Segment Start: Passage
No but it did happen once all one would have to do is frag that strain and keep it going. The thought of every zoanthid or poly with the same color pattern or human givin name has the exact same dna make up to a T is a bit crazy. I would think it's a lot like no two fingerprints or ppl are the same. It would seem zoa's even being the same "name" and color pattern would have a little diffrent make up even if slightly. If not how would animals ect ..evolve?
We don't know that it in fact did happen even once in this instance. That's an
assumption that you might make, but I don't. It was not observed to have happened. The Bowsers were a wild collected colony and and were always observed to have existed as a different "morph" from CAOs. We can't even assume that just because they have a similar color pattern that they shared an immediate cladistic relationship. The Bowser could have been the result of two variants, possibly neither being a CAO, that reproduced sexually and created a new, unique combination. Just because they share a similar morphology does not mean we can assume that it was a genetic mutation of one that resulted in the other. Since you take people as an example, we possess genetic diversity/variability within our species, just like pretty much any other, and this can be expressed differently, but each of those variants possesses only a part of the genetic potential of the population as a whole. How those different alleles interact with each other can vary, and it doesn't even need to involve the creation of new DNA, just the recombination of already existing material. Humans no longer possess the entire body of genetic material within any one person. They have now been separated into different lines which now possess less genetic diversity within each population, but we can of course recombine or further seperate those traits through our method of reproduction. Take wolves as another example. All of the captive varieties are the result of a single genetic source with a huge body of genetic variability that was selectively bred for various traits. No new mutations or genes were needed; it was already there, but expressed as a wild dog/mutt/wolf. These smaller bodies of DNA, all still parts of the same species, can be recombined and something akin to the original can be obtained, though it's entirely possible that some of the genes have been lost in certain lines that were lost/not selected for. Nothing new there, just rehashing of old stuff.
This whole issue is very complex, with a lot of tangents too and imperfect parallels, so it's hard to hit from every angle. I'm not suggesting that every zoanthid has the same genetic makeup to a T, but I would suggest that those differences don't necessarily exist because of a mutation but also likely from simple genetic variability and that those differences aren't always significant and often wouldn't result in the expression of a different type, and further that we wouldn't need to assume that to get a new type it would require the creation of new DNA, but could simply be the recombination or separation of already existing alleles within that gene pool.
Segment End: Passage
* **Study questions**:
A. According to the zoanthid discussion, how did the Bowsers originate as a colony?
B. Reproduce word for word everything in the zoanthid discussion from "No but it did" down to "animals ect ..evolve?".
Segment Start: Provided information
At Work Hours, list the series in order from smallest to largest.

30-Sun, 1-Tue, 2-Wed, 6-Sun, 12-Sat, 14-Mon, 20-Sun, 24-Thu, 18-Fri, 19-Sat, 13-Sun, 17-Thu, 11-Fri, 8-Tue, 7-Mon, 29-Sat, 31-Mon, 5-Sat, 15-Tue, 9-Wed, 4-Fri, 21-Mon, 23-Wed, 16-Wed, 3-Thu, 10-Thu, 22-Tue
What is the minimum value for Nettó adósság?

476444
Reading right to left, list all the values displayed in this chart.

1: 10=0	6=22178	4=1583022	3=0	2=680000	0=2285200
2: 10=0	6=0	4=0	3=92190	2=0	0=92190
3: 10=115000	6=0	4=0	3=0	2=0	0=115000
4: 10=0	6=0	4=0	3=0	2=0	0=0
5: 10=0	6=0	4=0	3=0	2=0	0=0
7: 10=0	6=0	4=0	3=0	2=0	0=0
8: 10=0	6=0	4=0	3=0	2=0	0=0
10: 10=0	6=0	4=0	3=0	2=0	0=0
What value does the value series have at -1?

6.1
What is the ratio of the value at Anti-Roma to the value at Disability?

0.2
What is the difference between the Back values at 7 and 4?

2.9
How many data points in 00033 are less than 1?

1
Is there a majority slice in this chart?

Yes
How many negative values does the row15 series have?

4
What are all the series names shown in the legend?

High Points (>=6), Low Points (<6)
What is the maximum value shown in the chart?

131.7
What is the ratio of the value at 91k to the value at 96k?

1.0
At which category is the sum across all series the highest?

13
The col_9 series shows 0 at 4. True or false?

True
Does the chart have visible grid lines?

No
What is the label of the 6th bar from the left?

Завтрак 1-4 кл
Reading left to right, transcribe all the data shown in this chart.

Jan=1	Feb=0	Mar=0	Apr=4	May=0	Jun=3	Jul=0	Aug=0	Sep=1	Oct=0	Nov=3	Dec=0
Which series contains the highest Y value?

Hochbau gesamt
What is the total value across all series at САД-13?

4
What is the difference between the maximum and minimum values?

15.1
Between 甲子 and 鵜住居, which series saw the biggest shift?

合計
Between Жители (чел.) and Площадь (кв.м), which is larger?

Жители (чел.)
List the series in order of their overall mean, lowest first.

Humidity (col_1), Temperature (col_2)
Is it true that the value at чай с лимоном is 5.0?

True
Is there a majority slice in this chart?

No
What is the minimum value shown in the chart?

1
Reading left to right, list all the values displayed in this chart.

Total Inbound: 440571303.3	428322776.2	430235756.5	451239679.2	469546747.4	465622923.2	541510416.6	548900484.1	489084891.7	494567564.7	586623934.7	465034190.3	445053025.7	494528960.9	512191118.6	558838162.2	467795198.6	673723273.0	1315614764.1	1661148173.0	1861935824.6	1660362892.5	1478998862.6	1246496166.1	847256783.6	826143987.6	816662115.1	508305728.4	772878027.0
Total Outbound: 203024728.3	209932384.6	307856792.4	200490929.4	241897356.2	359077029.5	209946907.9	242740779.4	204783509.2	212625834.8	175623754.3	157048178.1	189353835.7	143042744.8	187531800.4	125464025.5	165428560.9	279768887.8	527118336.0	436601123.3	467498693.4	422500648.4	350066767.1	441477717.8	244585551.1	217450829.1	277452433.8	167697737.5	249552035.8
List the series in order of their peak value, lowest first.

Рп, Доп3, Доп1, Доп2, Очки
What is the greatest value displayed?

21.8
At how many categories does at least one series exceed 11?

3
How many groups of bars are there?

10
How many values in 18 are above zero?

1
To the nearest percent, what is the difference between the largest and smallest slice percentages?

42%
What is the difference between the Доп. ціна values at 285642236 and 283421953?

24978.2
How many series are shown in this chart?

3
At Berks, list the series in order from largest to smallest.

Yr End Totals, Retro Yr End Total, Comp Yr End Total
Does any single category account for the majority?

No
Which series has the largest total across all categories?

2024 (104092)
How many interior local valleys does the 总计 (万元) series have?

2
Segment End: Provided information
* **Answer list**:
A. They were a wild-collected colony.

B.
No but it did happen once all one would have to do is frag that strain and keep it going. The thought of every zoanthid or poly with the same color pattern or human givin name has the exact same dna make up to a T is a bit crazy. I would think it's a lot like no two fingerprints or ppl are the same. It would seem zoa's even being the same "name" and color pattern would have a little diffrent make up even if slightly. If not how would animals ect ..evolve?